More Data Show Benefits of Multiple Arterial Over Saphenous-Vein Grafting in CABG: Meta-analysis
While one expert has been incorporating radial-artery grafts in his practice for years, he said these data should change the minds of those who do not.
In patients undergoing CABG surgery, the use of radial-artery grafts as a second conduit results in a lower incidence of adverse cardiac events and a higher patency rate at 5 years compared with saphenous-vein grafts, according to data from a new meta-analysis.
Evidence over the past several years has shown that the use of multiple arterial grafting in CABG is superior to saphenous-vein grafting, even resulting in updates to several sets of professional guidelines.
“Despite these recommendations, arterial grafts have not been widely adopted,” lead study author Mario Gaudino, MD (NewYork-Presbyterian and Weill Cornell Medicine, New York, NY), and colleagues write, noting that fewer than one in 10 elective CABG patients currently receive multiple arterial grafts in the United States. “One of the reasons for their infrequent use,” they say, “is that the superior clinical outcomes associated with multiple arterial grafts that have been reported in registries have not been replicated in randomized, controlled trials.”
Given that, the researchers set out to conduct a patient-level analysis of six trials that randomized 1,036 patients to either radial-artery or saphenous-vein grafts to supplement left internal-thoracic-artery grafting during CABG. Their results, presented today at the American Association of Thoracic Surgery (AATS) 98th Annual Meeting and simultaneously published in the New England Journal of Medicine, show a lower prevalence of the composite of death, MI, or repeat revascularization among patients treated with multiple arterial grafts (HR 0.67; 95% CI 0.49-0.90) over a mean follow-up of 60 months.
In terms of the individual endpoints, radial-artery grafting was associated with a “nominally lower” incidence of MI (HR 0.72; 95% CI 0.53-0.99) and a lower incidence of repeat revascularization (HR 0.50; 95% CI 0.40-0.63), the researchers report, but not less death (HR 0.90; 95% CI 0.59-1.41) compared with saphenous-vein grafting.

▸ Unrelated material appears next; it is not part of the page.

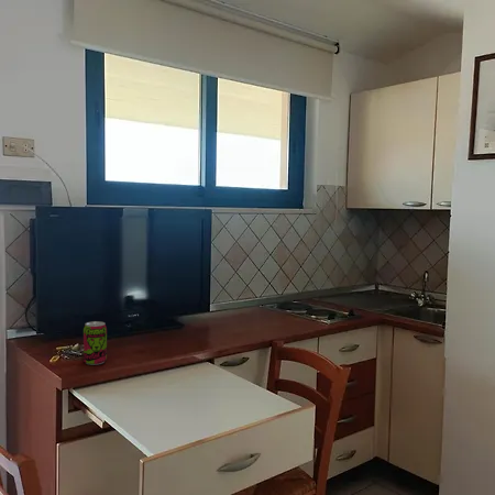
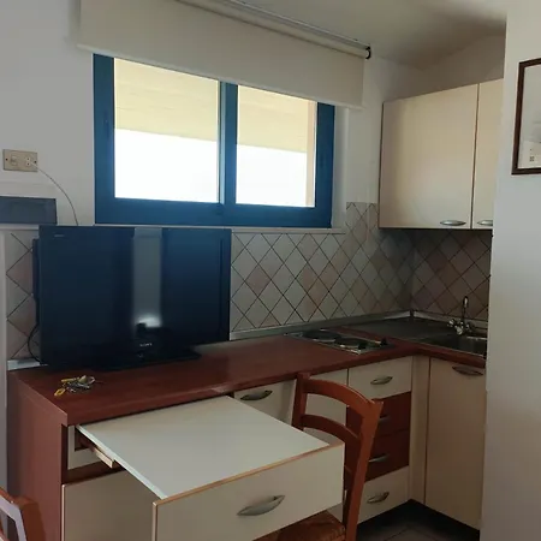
- beverage can [82,320,108,366]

Additionally, follow-up angiography over a mean of 50 months showed a lower risk of occlusion with radial-artery grafts than with saphenous-vein grafts (HR 0.44; 95% CI 0.28-0.70).
The results were confirmed in sensitivity analyses, and prespecified subgroup analyses uncovered a small but significant interaction between age and the treatment effect of radial-artery grafting on the composite endpoint (P = 0.04). Specifically, patients younger than 75 years (P = 0.008), women (P = 0.01), and patients without renal insufficiency (P = 0.02) were at an increased likelihood of benefitting from radial-artery over saphenous-vein grafting.
More Confirmation Favoring Multiple Arterial Grafting
“I'm a little bit surprised, but not completely surprised, that there was no difference in mortality at 5 years,” Stephane Leung, MD, MSc (Spectrum Health Meijer Heart Center, Grand Rapids, MI), who was not involved with the study, told TCTMD. However, he suspected there would likely be a difference in mortality if these patients were followed through 10 years.
Leung said he has been performing CABG with multiple arterial grafting for about the last 3 or 4 years based on results of the RAPS and RAPCO trials, which were each included in this meta-analysis, so his practice will not change as a result of this paper. “I think in [a patient] under the age of 65 or 70 who's got adequate coronary anatomy that you should probably use two or more arterial grafts, meaning that in addition to the LIMA, either use a RIMA plus/minus a radial,” he said.
But there are other surgeons, including some of his partners, who likely don’t use multiple arterial grafts as often as they should, Leung noted. This study, he added, “should maybe change their opinion.”
Looking back over the research comparing saphenous-vein to radial-artery or right internal-mammary-artery grafts, “no paper has ever suggested that the vein graft is superior,” he continued. “Every paper has shown that the radial is as good as if not better than the vein graft. It's technically a bit more demanding, but I think this is the way that we should all practice.”
Previous studies in this realm have often only included mortality and other hard outcomes as secondary and not primary endpoints, Leung said. As such, “it would be nice to have some of these other studies follow up to 10 years and see if there was a clinically significant difference,” he suggested. “I suspect that like if you're pursuing [the theory] that there's a higher rate of MI and a higher rate of repeat revascularization if you only did vein grafts, then I would think that that would later translate to improved mortality, but we don't know.”
Gaudino M, Benedetto U, Fremes S, et al. Radial-artery or saphenous-vein grafts in coronary artery bypass surgery. N Engl J Med. 2018;Epub ahead of print.
- Gaudino and Leung report no relevant conflicts of interest.